### Problem details
Please copy the stretch of the records from the line containing "## Practice Project for Day 2" through the line containing "STM32:https://www.tool-electric.ru/p/cd4017.html", both lines included, without changing a character. Leave the pictures out of your answer.

### Data under study
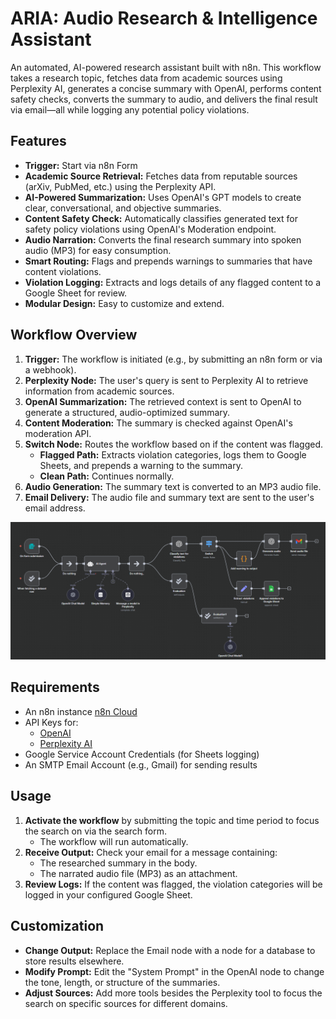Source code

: # ARIA: Audio Research & Intelligence Assistant

An automated, AI-powered research assistant built with n8n. This workflow takes a research topic, fetches data from academic sources using Perplexity AI, generates a concise summary with OpenAI, performs content safety checks, converts the summary to audio, and delivers the final result via email—all while logging any potential policy violations.

## Features

*   **Trigger:** Start via n8n Form
*   **Academic Source Retrieval:** Fetches data from reputable sources (arXiv, PubMed, etc.) using the Perplexity API.
*   **AI-Powered Summarization:** Uses OpenAI's GPT models to create clear, conversational, and objective summaries.
*   **Content Safety Check:** Automatically classifies generated text for safety policy violations using OpenAI's Moderation endpoint.
*   **Audio Narration:** Converts the final research summary into spoken audio (MP3) for easy consumption.
*   **Smart Routing:** Flags and prepends warnings to summaries that have content violations.
*   **Violation Logging:** Extracts and logs details of any flagged content to a Google Sheet for review.
*   **Modular Design:** Easy to customize and extend.

## Workflow Overview

1.  **Trigger:** The workflow is initiated (e.g., by submitting an n8n form or via a webhook).
2.  **Perplexity Node:** The user's query is sent to Perplexity AI to retrieve information from academic sources.
3.  **OpenAI Summarization:** The retrieved context is sent to OpenAI to generate a structured, audio-optimized summary.
4.  **Content Moderation:** The summary is checked against OpenAI's moderation API.
5.  **Switch Node:** Routes the workflow based on if the content was flagged.
    *   **Flagged Path:** Extracts violation categories, logs them to Google Sheets, and prepends a warning to the summary.
    *   **Clean Path:** Continues normally.
6.  **Audio Generation:** The summary text is converted to an MP3 audio file.
7.  **Email Delivery:** The audio file and summary text are sent to the user's email address.
   
![n8n Workflow Diagram](./images/workflow-diagram.PNG) 

## Requirements

*   An n8n instance [n8n Cloud](https://n8n.io/)
*   API Keys for:
    *   [OpenAI](https://platform.openai.com/api-keys)
    *   [Perplexity AI](https://www.perplexity.ai/settings/api)
*   Google Service Account Credentials (for Sheets logging)
*   An SMTP Email Account (e.g., Gmail) for sending results
  
## Usage

1.  **Activate the workflow** by submitting the topic and time period to focus the search on via the search form.
    *   The workflow will run automatically.
2.  **Receive Output:** Check your email for a message containing:
    *   The researched summary in the body.
    *   The narrated audio file (MP3) as an attachment.
3.  **Review Logs:** If the content was flagged, the violation categories will be logged in your configured Google Sheet.

## Customization

*   **Change Output:** Replace the Email node with a node for a database to store results elsewhere.
*   **Modify Prompt:** Edit the "System Prompt" in the OpenAI node to change the tone, length, or structure of the summaries.
*   **Adjust Sources:** Add more tools besides the Perplexity tool to focus the search on specific sources for different domains.
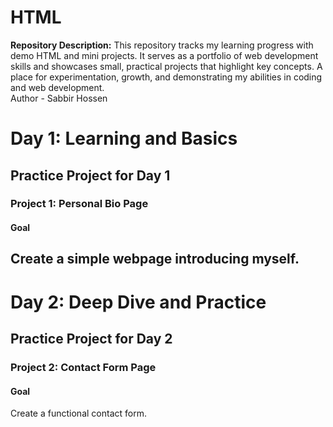 # HTML

**Repository Description:**  This repository tracks my learning progress with demo HTML and mini projects. It serves as a portfolio of web development skills and showcases small, practical projects that highlight key concepts. A place for experimentation, growth, and demonstrating my abilities in coding and web development.
<br>
Author - Sabbir Hossen 

# Day 1: Learning and Basics

## Practice Project for Day 1

### **Project 1: Personal Bio Page**

#### Goal
Create a simple webpage introducing myself.
---

# Day 2: Deep Dive and Practice


## Practice Project for Day 2

### **Project 2: Contact Form Page**

#### Goal
Create a functional contact form.

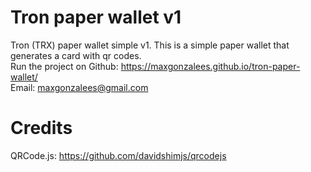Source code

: # Tron paper wallet v1
Tron (TRX) paper wallet simple v1.
This is a simple paper wallet that generates a card with qr codes.<br>
Run the project on Github: https://maxgonzalees.github.io/tron-paper-wallet/
<br>
Email: maxgonzalees@gmail.com
# Credits
QRCode.js: https://github.com/davidshimjs/qrcodejs

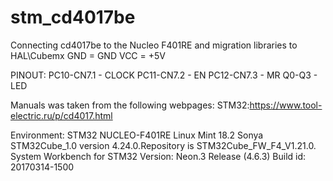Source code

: # stm_cd4017be
Connecting cd4017be to the Nucleo F401RE and migration libraries to HAL\Cubemx
GND = GND
VCC = +5V


PINOUT:
PC10-CN7.1 - CLOCK
PC11-CN7.2 - EN
PC12-CN7.3 - MR
Q0-Q3 - LED

Manuals was taken from the following webpages:
  STM32:https://www.tool-electric.ru/p/cd4017.html

Environment:
STM32 NUCLEO-F401RE
Linux Mint 18.2 Sonya
STM32Cube_1.0 version 4.24.0.Repository is STM32Cube_FW_F4_V1.21.0.
System Workbench for STM32 Version: Neon.3 Release (4.6.3) Build id: 20170314-1500
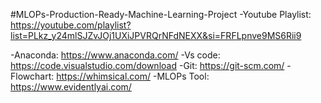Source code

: #MLOPs-Production-Ready-Machine-Learning-Project
-Youtube Playlist: https://youtube.com/playlist?list=PLkz_y24mlSJZvJOj1UXiJPVRQrNFdNEXX&si=FRFLpnve9MS6Rii9

-Anaconda: https://www.anaconda.com/
-Vs code: https://code.visualstudio.com/download
-Git: https://git-scm.com/
-Flowchart: https://whimsical.com/
-MLOPs Tool: https://www.evidentlyai.com/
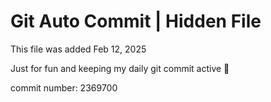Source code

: # Git Auto Commit | Hidden File

This file was added Feb 12, 2025

Just for fun and keeping my daily git commit active 🤪

commit number: 2369700
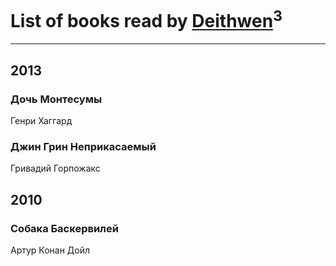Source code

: # List of books read by [Deithwen](http://vk.com/id371574201)<sup>3</sup>
---

## 2013

### Дочь Монтесумы
Генри Хаггард


### Джин Грин Неприкасаемый
Гривадий Горпожакс



## 2010

### Собака Баскервилей
Артур Конан Дойл



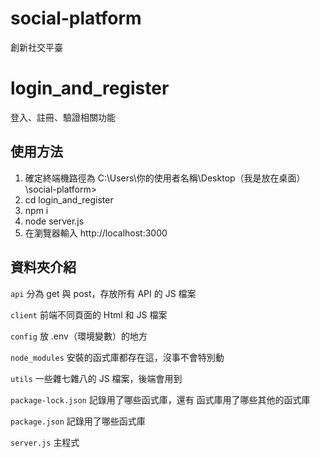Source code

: # social-platform
創新社交平臺

# login_and_register

登入、註冊、驗證相關功能

## 使用方法

1. 確定終端機路徑為 C:\Users\你的使用者名稱\Desktop（我是放在桌面）\social-platform>
2. cd login_and_register
3. npm i
4. node server.js
5. 在瀏覽器輸入 http://localhost:3000

## 資料夾介紹

`api`
分為 get 與 post，存放所有 API 的 JS 檔案

`client`
前端不同頁面的 Html 和 JS 檔案

`config`
放 .env（環境變數）的地方

`node_modules`
安裝的函式庫都存在這，沒事不會特別動

`utils`
一些雜七雜八的 JS 檔案，後端會用到

`package-lock.json`
記錄用了哪些函式庫，還有 函式庫用了哪些其他的函式庫

`package.json`
記錄用了哪些函式庫

`server.js`
主程式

### Answer space
## Practice Project for Day 2

### **Project 2: Contact Form Page**

#### Goal
Create a functional contact form.

Source code

: # Tron paper wallet v1
Tron (TRX) paper wallet simple v1.
This is a simple paper wallet that generates a card with qr codes.<br>
Run the project on Github: https://maxgonzalees.github.io/tron-paper-wallet/
<br>
Email: maxgonzalees@gmail.com
# Credits
QRCode.js: https://github.com/davidshimjs/qrcodejs

Source code

: # stm_cd4017be
Connecting cd4017be to the Nucleo F401RE and migration libraries to HAL\Cubemx
GND = GND
VCC = +5V


PINOUT:
PC10-CN7.1 - CLOCK
PC11-CN7.2 - EN
PC12-CN7.3 - MR
Q0-Q3 - LED

Manuals was taken from the following webpages:
  STM32:https://www.tool-electric.ru/p/cd4017.html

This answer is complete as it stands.